**Exercise:**
Each line below should be written out again exactly.
:: The input ::
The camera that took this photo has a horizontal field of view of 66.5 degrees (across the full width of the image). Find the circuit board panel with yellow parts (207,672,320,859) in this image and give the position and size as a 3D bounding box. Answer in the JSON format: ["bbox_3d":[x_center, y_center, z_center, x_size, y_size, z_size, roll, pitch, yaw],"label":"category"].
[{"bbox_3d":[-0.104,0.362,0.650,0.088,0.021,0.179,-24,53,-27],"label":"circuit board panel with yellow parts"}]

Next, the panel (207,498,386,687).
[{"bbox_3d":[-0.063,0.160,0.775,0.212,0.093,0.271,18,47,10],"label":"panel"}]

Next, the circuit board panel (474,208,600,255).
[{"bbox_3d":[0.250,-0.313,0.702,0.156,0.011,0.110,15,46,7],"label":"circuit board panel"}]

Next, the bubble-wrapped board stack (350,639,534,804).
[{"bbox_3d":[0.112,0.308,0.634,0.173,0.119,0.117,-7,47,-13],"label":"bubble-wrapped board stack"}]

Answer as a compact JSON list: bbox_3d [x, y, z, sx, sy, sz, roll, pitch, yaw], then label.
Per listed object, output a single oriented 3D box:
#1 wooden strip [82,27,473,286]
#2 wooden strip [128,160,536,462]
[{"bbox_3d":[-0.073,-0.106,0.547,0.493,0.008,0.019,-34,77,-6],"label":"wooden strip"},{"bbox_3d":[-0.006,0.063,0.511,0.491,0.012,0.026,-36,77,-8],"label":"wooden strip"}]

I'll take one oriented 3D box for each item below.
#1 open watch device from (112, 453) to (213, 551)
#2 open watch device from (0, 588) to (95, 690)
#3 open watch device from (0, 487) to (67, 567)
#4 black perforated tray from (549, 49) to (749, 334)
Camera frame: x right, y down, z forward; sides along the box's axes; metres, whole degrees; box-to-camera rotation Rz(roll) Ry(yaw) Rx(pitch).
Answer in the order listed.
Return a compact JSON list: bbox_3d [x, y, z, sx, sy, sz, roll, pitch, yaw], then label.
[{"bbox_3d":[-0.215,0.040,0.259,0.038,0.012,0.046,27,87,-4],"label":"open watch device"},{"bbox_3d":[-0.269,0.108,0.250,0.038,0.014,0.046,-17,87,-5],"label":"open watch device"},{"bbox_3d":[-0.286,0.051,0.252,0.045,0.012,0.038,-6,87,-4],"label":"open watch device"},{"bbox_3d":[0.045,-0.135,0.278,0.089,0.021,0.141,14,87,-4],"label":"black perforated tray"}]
:::
**Exercise result:**
The camera that took this photo has a horizontal field of view of 66.5 degrees (across the full width of the image). Find the circuit board panel with yellow parts (207,672,320,859) in this image and give the position and size as a 3D bounding box. Answer in the JSON format: ["bbox_3d":[x_center, y_center, z_center, x_size, y_size, z_size, roll, pitch, yaw],"label":"category"].
[{"bbox_3d":[-0.104,0.362,0.650,0.088,0.021,0.179,-24,53,-27],"label":"circuit board panel with yellow parts"}]

Next, the panel (207,498,386,687).
[{"bbox_3d":[-0.063,0.160,0.775,0.212,0.093,0.271,18,47,10],"label":"panel"}]

Next, the circuit board panel (474,208,600,255).
[{"bbox_3d":[0.250,-0.313,0.702,0.156,0.011,0.110,15,46,7],"label":"circuit board panel"}]

Next, the bubble-wrapped board stack (350,639,534,804).
[{"bbox_3d":[0.112,0.308,0.634,0.173,0.119,0.117,-7,47,-13],"label":"bubble-wrapped board stack"}]

Answer as a compact JSON list: bbox_3d [x, y, z, sx, sy, sz, roll, pitch, yaw], then label.
Per listed object, output a single oriented 3D box:
#1 wooden strip [82,27,473,286]
#2 wooden strip [128,160,536,462]
[{"bbox_3d":[-0.073,-0.106,0.547,0.493,0.008,0.019,-34,77,-6],"label":"wooden strip"},{"bbox_3d":[-0.006,0.063,0.511,0.491,0.012,0.026,-36,77,-8],"label":"wooden strip"}]

I'll take one oriented 3D box for each item below.
#1 open watch device from (112, 453) to (213, 551)
#2 open watch device from (0, 588) to (95, 690)
#3 open watch device from (0, 487) to (67, 567)
#4 black perforated tray from (549, 49) to (749, 334)
Camera frame: x right, y down, z forward; sides along the box's axes; metres, whole degrees; box-to-camera rotation Rz(roll) Ry(yaw) Rx(pitch).
Answer in the order listed.
Return a compact JSON list: bbox_3d [x, y, z, sx, sy, sz, roll, pitch, yaw], then label.
[{"bbox_3d":[-0.215,0.040,0.259,0.038,0.012,0.046,27,87,-4],"label":"open watch device"},{"bbox_3d":[-0.269,0.108,0.250,0.038,0.014,0.046,-17,87,-5],"label":"open watch device"},{"bbox_3d":[-0.286,0.051,0.252,0.045,0.012,0.038,-6,87,-4],"label":"open watch device"},{"bbox_3d":[0.045,-0.135,0.278,0.089,0.021,0.141,14,87,-4],"label":"black perforated tray"}]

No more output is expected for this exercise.